The December 1987 takeover of Becor Western Inc. by B-E Holdings, Inc., fit this description.

  • In June 1987 Becor sold its aerospace business for $109.3 million cash. This left the company with $185 million in cash (over $11 per share) and only $30 million in debt. The company also operated an unprofitable but asset-rich mining machinery business under the Bucyrus-Erie name. The offer by B-E Holdings to buy Becor Western was the last in a series of offers by several suitors. The terms of this proposed merger called for Becor holders to receive either $17 per share in cash or a package of the following: $3 principal amount of 12.5 percent one-year senior notes in B-EHoldings; $10 principal amount of 12.5 percent fifteen-year senior debentures in B-EHoldings; 0.2 shares preferred stock in B-E Holdings, liquidation preference $25; and 0.6 warrants to buy common stock in B-E Holdings at $.01 per share. A maximum of 57.5 percent of Becor shares were eligible to receive the cash consideration. Assuming that all stockholders elected to receive cash for as many shares as possible, each would receive per share of Becor owned: $9.775 cash $1.275 principal amount one-year notes $4.25 principal amount fifteen-year debentures .085 shares preferred stock .255 warrants The cash option was almost certain to be worth more than the package of securities. Thus the total value of the consideration to holders who elected cash was greater than for those who did not. Nevertheless, a small proportion of Becor holders failed to choose the cash alternative, increasing the value to be received by the vast majority of holders who did. 
What made Becor particularly attractive to investors was that in the aftermath of the 1987 stock market crash, the shares fell in price to below $10. 

  • Investors could thus purchase Becor stock for less than the underlying cash on the company's books, and for an amount approximately equal to the cash that would be distributed upon consummation of the merger, which was expected either in December 1987 or January 1988. 

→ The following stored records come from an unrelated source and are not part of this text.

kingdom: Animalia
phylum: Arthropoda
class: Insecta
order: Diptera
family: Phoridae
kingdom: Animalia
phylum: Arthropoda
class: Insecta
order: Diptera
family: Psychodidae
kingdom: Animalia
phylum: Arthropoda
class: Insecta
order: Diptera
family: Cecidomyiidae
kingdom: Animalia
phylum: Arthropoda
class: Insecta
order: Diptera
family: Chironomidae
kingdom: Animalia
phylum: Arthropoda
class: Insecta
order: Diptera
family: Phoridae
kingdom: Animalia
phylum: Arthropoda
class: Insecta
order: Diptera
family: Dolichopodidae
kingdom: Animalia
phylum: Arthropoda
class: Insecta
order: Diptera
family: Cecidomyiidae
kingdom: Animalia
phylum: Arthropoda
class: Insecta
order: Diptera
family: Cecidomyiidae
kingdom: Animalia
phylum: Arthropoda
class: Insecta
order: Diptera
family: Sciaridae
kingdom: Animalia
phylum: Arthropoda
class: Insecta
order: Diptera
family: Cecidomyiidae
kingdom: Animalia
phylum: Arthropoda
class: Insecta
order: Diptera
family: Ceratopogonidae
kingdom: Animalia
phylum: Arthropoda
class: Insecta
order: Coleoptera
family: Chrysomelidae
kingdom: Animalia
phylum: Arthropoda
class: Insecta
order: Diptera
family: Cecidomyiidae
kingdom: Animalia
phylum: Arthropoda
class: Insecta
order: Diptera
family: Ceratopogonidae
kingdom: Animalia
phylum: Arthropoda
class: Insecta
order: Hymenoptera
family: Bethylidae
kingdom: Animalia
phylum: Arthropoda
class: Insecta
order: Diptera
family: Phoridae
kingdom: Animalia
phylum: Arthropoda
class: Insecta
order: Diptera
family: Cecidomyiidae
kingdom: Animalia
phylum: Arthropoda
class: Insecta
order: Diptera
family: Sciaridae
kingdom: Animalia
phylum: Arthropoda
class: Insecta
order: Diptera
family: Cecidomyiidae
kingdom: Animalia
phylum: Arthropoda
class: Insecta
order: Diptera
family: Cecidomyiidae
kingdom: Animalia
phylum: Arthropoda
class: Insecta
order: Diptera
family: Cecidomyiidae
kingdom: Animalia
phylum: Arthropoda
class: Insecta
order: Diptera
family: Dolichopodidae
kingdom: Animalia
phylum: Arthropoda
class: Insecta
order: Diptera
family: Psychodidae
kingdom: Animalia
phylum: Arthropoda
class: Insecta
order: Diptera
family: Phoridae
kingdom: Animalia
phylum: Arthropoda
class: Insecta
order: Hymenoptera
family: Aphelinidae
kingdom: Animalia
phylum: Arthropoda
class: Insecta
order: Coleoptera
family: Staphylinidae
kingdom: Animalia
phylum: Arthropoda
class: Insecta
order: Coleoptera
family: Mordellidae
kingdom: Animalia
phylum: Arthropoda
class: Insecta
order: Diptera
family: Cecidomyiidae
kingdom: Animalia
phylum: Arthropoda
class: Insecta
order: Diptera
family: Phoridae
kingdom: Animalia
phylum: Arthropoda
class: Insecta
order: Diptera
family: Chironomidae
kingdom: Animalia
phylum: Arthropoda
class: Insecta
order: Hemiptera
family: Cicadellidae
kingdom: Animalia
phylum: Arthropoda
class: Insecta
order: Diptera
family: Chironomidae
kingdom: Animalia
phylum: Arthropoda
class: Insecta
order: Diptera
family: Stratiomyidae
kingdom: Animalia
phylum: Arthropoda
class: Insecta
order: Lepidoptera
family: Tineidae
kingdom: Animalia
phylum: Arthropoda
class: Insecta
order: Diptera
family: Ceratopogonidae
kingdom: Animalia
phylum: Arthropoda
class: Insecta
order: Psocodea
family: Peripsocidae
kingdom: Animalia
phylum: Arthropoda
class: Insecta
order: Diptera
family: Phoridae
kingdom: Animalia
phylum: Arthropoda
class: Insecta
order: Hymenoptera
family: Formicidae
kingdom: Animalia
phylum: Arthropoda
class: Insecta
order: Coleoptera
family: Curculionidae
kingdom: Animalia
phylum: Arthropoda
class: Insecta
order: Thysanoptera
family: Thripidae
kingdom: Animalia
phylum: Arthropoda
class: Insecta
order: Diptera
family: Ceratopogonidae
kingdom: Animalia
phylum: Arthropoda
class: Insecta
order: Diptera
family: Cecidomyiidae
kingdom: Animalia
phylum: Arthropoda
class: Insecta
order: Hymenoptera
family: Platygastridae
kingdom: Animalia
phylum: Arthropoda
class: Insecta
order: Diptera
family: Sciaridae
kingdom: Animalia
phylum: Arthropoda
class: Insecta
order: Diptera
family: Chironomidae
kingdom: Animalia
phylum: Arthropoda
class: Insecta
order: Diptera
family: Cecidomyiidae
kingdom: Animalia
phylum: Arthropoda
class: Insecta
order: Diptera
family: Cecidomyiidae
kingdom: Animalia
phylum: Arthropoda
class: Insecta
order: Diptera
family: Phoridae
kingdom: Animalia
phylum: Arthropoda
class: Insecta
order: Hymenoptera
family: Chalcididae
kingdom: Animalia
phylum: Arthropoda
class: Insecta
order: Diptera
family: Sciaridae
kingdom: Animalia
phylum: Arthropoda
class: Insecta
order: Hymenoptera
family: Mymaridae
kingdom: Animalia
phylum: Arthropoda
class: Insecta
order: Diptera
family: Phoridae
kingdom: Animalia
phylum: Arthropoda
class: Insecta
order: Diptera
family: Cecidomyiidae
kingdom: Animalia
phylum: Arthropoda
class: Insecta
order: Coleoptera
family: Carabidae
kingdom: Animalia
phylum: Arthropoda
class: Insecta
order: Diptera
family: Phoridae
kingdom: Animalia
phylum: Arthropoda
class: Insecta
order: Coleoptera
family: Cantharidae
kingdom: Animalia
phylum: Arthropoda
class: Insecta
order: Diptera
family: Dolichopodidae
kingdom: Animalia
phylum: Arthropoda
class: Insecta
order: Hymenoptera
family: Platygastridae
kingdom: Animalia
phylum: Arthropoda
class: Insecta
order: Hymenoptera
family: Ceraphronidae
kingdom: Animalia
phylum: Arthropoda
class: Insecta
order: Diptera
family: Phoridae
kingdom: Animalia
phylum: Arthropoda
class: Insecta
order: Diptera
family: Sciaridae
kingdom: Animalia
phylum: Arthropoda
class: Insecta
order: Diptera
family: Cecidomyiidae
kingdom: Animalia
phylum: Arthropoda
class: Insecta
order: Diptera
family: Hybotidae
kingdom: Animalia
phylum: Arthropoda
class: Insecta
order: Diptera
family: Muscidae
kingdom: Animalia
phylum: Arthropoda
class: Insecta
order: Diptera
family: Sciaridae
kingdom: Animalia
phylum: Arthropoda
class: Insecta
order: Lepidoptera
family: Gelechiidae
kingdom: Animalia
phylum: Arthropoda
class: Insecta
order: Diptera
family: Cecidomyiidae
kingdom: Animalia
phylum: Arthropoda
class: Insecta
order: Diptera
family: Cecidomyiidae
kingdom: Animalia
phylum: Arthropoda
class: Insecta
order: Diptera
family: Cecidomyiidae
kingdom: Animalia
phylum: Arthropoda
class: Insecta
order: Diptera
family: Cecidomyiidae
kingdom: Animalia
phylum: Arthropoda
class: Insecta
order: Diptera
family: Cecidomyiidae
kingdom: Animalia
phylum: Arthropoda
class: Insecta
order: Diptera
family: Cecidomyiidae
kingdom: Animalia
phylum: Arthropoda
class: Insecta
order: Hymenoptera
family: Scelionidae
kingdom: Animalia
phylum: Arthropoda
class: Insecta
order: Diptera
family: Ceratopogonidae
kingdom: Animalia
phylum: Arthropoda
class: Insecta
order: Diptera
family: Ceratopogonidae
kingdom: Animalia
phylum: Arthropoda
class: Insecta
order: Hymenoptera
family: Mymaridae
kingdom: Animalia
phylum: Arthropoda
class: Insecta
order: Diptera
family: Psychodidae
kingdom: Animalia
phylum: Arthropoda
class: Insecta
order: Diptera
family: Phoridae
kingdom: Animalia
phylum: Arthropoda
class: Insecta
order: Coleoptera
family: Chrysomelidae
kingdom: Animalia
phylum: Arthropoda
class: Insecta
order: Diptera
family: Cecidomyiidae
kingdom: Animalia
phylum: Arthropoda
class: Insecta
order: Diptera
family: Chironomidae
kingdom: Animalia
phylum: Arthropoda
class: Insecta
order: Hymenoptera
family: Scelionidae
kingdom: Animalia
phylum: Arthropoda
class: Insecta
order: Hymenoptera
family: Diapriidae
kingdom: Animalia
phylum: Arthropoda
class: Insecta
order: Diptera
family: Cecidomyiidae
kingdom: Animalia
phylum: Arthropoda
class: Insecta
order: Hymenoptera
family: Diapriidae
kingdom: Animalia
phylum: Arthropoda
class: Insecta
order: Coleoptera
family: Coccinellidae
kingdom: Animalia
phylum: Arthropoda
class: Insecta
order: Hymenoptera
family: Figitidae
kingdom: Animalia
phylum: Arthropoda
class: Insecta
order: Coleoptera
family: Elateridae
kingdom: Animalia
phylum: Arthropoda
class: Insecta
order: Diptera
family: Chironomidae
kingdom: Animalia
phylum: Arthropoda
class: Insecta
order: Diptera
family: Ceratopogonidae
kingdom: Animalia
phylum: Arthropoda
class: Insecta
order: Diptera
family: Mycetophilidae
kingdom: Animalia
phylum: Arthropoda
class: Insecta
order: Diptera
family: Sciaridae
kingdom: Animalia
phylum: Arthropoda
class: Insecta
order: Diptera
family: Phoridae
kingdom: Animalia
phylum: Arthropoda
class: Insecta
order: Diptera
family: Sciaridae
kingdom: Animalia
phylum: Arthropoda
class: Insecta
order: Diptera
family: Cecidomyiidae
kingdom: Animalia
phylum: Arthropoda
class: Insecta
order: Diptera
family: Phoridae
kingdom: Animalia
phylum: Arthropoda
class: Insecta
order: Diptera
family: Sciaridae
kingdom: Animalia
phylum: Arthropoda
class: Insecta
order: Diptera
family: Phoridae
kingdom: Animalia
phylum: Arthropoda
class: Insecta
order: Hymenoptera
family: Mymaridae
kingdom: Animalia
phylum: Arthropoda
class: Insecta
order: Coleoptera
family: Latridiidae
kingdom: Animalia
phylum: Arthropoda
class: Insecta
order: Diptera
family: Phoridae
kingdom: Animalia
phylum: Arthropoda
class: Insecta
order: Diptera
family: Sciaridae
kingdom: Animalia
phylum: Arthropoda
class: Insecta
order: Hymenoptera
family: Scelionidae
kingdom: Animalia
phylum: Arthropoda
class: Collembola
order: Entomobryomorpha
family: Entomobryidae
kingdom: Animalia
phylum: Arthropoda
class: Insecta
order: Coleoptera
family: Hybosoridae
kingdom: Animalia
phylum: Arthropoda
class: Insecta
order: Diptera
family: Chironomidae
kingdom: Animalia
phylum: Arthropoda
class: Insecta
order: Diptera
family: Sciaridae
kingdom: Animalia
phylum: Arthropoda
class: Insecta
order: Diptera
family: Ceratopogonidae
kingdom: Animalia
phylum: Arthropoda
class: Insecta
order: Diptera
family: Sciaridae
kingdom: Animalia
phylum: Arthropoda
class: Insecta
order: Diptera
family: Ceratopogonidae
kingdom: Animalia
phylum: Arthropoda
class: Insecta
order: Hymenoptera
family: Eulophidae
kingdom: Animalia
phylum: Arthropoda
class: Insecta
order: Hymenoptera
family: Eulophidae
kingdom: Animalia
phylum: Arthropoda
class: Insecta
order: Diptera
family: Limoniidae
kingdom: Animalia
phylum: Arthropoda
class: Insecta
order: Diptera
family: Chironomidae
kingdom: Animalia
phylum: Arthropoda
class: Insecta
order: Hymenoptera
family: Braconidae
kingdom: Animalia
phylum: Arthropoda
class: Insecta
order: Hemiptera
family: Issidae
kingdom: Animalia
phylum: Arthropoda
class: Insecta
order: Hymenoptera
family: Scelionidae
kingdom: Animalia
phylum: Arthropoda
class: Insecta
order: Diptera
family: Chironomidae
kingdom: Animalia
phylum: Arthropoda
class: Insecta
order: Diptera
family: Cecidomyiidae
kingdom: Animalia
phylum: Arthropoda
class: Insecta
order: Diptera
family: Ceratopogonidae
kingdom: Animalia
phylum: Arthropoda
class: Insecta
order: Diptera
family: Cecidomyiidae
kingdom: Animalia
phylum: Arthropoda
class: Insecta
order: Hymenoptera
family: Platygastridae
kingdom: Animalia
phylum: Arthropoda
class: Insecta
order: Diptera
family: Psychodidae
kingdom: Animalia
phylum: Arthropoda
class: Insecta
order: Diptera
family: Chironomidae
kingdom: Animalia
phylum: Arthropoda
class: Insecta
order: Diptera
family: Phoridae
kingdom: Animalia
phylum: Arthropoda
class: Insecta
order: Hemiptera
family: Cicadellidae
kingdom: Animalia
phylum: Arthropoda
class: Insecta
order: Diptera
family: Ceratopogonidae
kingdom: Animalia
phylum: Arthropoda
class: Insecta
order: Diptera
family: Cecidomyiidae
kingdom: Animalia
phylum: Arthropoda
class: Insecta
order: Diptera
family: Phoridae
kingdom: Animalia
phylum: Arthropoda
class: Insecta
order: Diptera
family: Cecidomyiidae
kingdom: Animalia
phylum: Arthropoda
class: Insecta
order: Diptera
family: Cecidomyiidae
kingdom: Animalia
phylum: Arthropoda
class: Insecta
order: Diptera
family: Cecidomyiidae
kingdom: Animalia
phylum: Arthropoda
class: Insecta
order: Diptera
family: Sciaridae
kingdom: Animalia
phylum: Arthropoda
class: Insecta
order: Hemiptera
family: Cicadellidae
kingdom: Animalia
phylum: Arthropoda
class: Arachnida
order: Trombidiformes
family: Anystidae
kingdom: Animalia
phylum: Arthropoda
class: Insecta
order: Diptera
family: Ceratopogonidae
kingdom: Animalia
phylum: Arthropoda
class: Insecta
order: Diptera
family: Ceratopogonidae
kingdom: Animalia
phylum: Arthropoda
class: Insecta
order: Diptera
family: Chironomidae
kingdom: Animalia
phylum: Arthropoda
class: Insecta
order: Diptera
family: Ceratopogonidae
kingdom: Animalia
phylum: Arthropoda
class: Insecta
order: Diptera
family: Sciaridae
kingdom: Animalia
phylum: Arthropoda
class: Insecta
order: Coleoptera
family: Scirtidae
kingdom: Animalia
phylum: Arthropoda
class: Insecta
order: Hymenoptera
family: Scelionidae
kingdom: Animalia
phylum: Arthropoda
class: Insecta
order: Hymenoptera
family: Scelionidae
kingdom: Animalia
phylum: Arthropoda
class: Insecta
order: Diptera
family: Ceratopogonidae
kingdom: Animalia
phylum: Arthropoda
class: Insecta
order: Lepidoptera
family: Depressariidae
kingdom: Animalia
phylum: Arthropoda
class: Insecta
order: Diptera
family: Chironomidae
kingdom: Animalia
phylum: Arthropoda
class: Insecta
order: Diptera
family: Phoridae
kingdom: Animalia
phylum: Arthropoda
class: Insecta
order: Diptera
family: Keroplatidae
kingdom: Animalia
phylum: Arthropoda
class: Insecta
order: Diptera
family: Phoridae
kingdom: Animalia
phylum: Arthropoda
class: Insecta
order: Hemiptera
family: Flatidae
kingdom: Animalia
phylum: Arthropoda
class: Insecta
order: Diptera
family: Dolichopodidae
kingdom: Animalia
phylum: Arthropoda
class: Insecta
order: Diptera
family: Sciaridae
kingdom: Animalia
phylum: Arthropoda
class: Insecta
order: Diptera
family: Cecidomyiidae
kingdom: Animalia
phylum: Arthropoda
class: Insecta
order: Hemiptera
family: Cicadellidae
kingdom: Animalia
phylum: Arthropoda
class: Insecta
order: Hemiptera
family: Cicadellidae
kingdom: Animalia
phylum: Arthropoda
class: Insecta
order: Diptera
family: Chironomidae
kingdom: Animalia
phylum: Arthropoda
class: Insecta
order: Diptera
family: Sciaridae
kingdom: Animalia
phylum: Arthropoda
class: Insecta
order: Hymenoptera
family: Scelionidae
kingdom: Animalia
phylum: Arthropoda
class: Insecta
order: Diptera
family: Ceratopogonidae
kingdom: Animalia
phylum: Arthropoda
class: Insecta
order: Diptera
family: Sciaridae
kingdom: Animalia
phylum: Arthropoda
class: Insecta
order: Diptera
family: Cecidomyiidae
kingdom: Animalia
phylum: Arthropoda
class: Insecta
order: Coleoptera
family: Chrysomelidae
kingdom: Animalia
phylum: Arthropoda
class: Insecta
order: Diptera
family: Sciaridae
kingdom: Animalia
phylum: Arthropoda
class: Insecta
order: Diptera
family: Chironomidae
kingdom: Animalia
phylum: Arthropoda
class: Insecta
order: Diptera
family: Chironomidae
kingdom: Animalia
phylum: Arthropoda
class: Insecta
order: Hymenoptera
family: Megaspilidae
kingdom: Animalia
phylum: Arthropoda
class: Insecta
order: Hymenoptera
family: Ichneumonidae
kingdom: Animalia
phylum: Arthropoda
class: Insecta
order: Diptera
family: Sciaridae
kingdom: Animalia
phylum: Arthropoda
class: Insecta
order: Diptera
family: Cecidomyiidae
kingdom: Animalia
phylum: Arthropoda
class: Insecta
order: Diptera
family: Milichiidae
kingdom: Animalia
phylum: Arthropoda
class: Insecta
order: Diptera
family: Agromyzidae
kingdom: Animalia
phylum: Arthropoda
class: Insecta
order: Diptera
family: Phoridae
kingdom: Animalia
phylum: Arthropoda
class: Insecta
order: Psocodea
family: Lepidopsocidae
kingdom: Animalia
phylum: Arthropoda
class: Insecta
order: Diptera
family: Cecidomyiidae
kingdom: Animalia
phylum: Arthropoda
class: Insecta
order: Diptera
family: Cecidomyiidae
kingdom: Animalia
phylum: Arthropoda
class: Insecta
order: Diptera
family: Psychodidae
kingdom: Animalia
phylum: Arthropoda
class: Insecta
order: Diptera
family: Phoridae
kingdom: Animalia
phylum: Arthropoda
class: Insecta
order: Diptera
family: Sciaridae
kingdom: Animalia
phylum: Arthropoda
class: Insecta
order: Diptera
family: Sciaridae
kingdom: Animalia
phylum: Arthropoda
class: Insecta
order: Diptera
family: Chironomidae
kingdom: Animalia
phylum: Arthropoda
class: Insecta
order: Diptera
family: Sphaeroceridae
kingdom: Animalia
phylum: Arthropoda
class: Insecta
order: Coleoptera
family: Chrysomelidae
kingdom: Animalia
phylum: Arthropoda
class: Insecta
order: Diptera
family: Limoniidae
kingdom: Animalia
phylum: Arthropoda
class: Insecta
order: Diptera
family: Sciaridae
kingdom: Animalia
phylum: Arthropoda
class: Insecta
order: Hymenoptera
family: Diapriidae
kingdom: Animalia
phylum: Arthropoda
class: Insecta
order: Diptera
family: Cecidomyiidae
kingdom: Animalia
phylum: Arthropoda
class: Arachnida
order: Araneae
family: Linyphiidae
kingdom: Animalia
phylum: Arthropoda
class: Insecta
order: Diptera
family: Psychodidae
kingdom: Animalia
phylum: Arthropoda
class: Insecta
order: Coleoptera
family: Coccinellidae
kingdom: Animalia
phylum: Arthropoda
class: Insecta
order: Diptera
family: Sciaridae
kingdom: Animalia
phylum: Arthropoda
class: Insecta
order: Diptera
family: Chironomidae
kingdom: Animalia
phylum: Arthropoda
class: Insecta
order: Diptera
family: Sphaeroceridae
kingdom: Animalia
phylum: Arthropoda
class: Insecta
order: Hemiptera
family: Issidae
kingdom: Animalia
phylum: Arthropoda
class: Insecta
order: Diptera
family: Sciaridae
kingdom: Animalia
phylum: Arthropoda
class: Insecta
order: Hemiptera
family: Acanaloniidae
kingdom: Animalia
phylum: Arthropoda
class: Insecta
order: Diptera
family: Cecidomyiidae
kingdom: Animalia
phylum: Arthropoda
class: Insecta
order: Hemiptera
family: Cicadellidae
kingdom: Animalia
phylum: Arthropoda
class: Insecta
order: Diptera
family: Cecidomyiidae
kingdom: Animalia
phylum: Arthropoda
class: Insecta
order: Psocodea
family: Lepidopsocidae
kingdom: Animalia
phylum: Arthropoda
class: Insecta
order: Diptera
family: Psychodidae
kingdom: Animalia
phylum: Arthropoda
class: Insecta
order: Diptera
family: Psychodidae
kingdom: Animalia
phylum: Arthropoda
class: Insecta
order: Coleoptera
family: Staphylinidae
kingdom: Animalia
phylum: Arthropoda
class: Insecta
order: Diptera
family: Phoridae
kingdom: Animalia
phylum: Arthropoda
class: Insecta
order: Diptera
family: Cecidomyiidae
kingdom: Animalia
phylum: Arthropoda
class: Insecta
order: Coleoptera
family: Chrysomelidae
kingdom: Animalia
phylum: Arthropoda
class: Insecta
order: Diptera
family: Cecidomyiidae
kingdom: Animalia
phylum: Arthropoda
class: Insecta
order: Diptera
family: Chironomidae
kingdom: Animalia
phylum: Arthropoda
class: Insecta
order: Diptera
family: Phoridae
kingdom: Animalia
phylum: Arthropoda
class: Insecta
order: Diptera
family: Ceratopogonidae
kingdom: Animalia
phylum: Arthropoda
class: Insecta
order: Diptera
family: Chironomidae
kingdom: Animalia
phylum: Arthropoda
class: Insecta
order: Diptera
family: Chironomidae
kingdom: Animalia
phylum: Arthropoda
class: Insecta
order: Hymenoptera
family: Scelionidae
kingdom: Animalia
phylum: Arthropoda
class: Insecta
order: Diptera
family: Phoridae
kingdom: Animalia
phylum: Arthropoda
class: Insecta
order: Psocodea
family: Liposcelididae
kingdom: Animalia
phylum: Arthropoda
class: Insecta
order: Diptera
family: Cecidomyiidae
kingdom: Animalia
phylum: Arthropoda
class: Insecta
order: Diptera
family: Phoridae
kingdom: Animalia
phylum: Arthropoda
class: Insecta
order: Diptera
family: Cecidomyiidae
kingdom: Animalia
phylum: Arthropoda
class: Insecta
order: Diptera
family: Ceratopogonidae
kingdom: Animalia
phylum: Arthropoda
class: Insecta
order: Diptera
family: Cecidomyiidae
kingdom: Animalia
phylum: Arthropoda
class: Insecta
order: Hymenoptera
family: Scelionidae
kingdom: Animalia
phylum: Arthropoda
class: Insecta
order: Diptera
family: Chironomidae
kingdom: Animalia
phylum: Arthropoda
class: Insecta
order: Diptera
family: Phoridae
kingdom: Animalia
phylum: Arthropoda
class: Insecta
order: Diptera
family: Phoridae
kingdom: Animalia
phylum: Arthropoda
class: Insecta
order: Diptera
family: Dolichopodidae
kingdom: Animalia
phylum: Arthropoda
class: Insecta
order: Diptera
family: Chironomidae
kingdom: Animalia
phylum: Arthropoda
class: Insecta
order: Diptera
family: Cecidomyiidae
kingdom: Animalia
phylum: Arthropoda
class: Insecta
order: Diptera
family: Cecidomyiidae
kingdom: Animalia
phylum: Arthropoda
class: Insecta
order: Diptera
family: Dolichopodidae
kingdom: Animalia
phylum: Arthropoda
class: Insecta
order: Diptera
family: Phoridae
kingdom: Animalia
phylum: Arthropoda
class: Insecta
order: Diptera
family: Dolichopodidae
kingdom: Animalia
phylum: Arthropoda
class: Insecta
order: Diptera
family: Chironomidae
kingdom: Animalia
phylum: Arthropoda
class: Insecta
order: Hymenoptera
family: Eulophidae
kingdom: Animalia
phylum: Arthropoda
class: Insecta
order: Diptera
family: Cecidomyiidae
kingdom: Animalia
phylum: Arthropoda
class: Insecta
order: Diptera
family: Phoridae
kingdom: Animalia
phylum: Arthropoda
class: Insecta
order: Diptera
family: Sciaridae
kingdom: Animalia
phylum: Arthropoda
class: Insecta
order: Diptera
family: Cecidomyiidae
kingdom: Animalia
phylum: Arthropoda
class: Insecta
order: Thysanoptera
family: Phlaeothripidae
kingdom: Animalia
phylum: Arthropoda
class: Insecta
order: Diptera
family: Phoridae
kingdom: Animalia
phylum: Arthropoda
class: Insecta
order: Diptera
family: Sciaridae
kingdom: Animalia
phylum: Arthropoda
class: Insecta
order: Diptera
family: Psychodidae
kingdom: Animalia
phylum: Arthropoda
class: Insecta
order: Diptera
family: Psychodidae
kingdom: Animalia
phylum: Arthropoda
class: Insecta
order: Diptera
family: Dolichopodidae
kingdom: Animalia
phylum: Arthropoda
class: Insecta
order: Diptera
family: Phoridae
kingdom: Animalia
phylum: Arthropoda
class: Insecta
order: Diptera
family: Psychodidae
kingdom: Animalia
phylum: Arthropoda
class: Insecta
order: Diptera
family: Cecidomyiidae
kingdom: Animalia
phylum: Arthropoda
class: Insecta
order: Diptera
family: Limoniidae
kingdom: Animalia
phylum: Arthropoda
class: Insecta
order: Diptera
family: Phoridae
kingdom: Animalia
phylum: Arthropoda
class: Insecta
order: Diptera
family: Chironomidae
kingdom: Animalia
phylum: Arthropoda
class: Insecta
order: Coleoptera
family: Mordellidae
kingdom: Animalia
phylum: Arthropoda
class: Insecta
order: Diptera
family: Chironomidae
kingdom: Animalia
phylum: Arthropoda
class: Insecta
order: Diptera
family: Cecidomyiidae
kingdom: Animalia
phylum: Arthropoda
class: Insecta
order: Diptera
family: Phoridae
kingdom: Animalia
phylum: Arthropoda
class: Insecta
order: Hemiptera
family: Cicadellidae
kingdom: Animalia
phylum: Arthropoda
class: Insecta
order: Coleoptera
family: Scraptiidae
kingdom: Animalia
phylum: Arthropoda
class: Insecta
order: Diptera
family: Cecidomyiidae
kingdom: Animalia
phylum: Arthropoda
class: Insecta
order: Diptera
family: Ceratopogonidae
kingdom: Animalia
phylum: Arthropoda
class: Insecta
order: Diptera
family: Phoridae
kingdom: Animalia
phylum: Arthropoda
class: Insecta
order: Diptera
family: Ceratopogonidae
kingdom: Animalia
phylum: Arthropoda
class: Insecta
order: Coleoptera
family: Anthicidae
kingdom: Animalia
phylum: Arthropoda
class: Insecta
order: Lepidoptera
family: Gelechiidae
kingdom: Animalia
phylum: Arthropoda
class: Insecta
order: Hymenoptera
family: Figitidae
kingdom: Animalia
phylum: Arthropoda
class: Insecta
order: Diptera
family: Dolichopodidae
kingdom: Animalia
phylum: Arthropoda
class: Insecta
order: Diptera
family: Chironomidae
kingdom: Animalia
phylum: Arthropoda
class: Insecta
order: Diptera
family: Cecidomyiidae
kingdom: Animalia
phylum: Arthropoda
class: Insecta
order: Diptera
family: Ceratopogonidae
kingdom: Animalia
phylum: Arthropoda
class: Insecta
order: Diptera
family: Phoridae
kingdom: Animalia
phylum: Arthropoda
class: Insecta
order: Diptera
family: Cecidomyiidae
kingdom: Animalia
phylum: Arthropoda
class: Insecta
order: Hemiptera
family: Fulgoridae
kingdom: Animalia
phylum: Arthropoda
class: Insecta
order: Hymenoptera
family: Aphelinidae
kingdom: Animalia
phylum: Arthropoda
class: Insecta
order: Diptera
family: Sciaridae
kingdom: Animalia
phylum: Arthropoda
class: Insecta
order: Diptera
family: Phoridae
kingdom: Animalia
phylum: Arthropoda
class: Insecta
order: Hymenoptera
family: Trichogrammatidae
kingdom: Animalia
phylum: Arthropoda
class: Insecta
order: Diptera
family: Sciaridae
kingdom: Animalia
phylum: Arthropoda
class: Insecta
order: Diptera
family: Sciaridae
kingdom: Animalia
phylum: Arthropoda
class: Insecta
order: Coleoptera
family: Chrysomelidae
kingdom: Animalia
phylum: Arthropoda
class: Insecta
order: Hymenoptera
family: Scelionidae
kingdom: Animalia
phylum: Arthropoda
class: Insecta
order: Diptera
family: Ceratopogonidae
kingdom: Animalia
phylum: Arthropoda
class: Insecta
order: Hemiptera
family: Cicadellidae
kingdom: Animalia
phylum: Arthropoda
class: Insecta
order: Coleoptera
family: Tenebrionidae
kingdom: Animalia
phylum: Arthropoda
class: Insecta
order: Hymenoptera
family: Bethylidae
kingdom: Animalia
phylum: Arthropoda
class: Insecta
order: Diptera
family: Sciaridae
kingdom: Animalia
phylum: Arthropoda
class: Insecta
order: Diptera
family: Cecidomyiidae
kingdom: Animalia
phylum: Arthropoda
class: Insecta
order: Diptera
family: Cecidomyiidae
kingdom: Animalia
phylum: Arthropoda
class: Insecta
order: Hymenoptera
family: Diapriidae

  • The shares were a real bargain at $10, whether or not the merger occurred. The total value of the merger consideration was certainly greater than the $10 stock price-the cash component alone was nearly $10. Moreover, there was nearly enough cash on the books of B-E Holdings pro forma for the merger to retire the one-year notes. These appeared to be worth close to par value. Based on the market price of comparable securities, the fifteen-year debentures seemed likely to trade at a minimum of 50 percent of face value and perhaps significantly higher. The preferred stock was more difficult to evaluate, but 25 percent of its liquidation preference seemed conservative compared with other preferred issues. The warrants were virtually impossible to value. Even assuming they would trade at negligible prices, however, the total value of the merger consideration appeared to be at least $14 per share.
  • Better still, the downside risk to investors was minimal. The book value of Becor was $12 per share, nearly all of it in cash. There were several sizable holders of Becor stock, a fact that increased the likelihood that underlying value would be realized in some fashion. Even if the merger were rejected by shareholders, a corporate liquidation appeared likely to yield similar value. 
  • At prices of $12 or below, investors faced little downside risk and the prospect of an appreciable and prompt return. As it turned out, the merger consideration was worth about $14.25 at market prices. 
  • Becor shares had declined in the wake of a broad market rout to a level below underlying value, creating an opportunity for value investors.